With the latest moves between the two companies, I have started migrating off of Google services onto Microsoft’s. They have *everything* that I used Google for. Especially Office. The one thing that made me grind my teeth about Google Docs’ Word alternative is how it mangled resumes. Now I can just use the real thing–MS Word.
I don’t think you understood. The author seems to think that because Microsoft offers webmail, calendaring, cloud storage, etc, that people won’t mind changing providers for all of those over to Microsoft.
As it is now, I can switch between IOS and Android devices without having to change any of that. I can’t use windows phone now, without changing those over to Microsoft services.

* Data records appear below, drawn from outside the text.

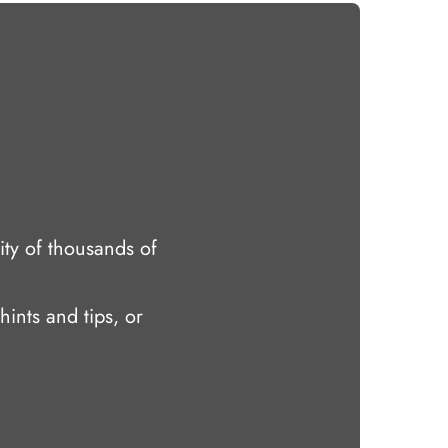
ty of thousands of
hints and tips, or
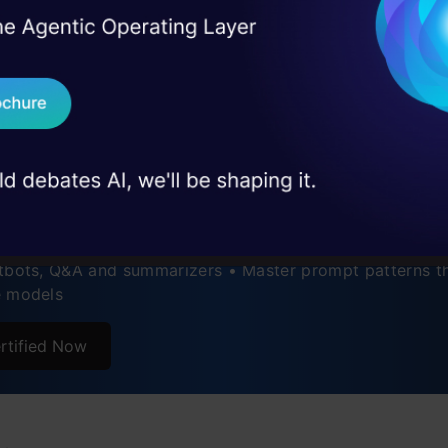
tages of the Skeleton of Thoughts
I Agree to the
Terms & 
 Real engineering
World Applications
on stage
Send WhatsApp Updat
 case studies and
enges and Considerations
ertification Courses
Download B
uture of Prompt Engineering
ding LLM Apps Using Prompt
ently Asked Questions
I don't want 
neering
tbots, Q&A and summarizers • Master prompt patterns th
e models
rtified Now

The author of that article seems to be seriously deluded:
Windows Phone is not a “huge tract” in any measurable way. The entire installed base is what? 20 Million? That’s what Android sells in two weeks. Recently, ZDNet Germany found[1] that 0.25% of their page impressions come from Windows Phone (compared to 28.42% from Android and 8.10% from iOS)
iOS did not get spared from the drop because of Google’s goodwill, but because they support open standards.
Secondly, one commenter gets it right:
So the way to get Google sufficiently interested to overcome the proprietary barriers of Microsoft is to bring more users to Windows Phone.
[1] http://www.zdnet.de/88136184/marktanteil-2012-windows-verliert-andr…
It rests with handsets that can be used at the retail space.
The retail channel problem is still an issue. All I see are one or 2 closed handsets (with UI stickers) dumped on tables of Android phones. All the ones customers can play with are Galaxies and the iPhone. There hasn’t been much progress on this front.
Come to Australia. WP8 phones are now the most heavily promoted models. They are on the front cover of the latest Vodaphone catalogue and in the most prominent postions in the stores.
iPhones are missing from most phone stores and are barely mentioned in the catalogues.
They need a Google Voice alternative that integrates nicely into the phone. Not having such a thing is a deal breaker for me.
You must not have done *any* research because I have two very good Google Voice apps that I am having trouble deciding on which one to use.
I saw this one:
http://www.youtube.com/watch?v=HgEa1_Q6M70
Doesn’t look nearly as nice as the Android app.
If Google had a sane Google Voice API, I would of written one ages ago.
But they don’t. Oh well, there are alternative for some of GV’s feature set in other apps on WP.
Skype will likely get there fairly soon…
…though it’s curious – some people claim that carriers dislike of Skype is a major barrier for WP adoption; but not so with Google Voice?